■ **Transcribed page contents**
━━━━
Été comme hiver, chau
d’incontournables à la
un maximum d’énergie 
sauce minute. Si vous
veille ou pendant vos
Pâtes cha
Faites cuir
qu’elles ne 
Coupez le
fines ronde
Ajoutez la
━━━━
■ **TASK ITEM**
Print all of the rows above line for line, keeping every character unchanged.

■ **ANSWER TO THIS PROBLEM**
Été comme hiver, chau
d’incontournables à la
un maximum d’énergie 
sauce minute. Si vous
veille ou pendant vos
Pâtes cha
Faites cuir
qu’elles ne 
Coupez le
fines ronde
Ajoutez la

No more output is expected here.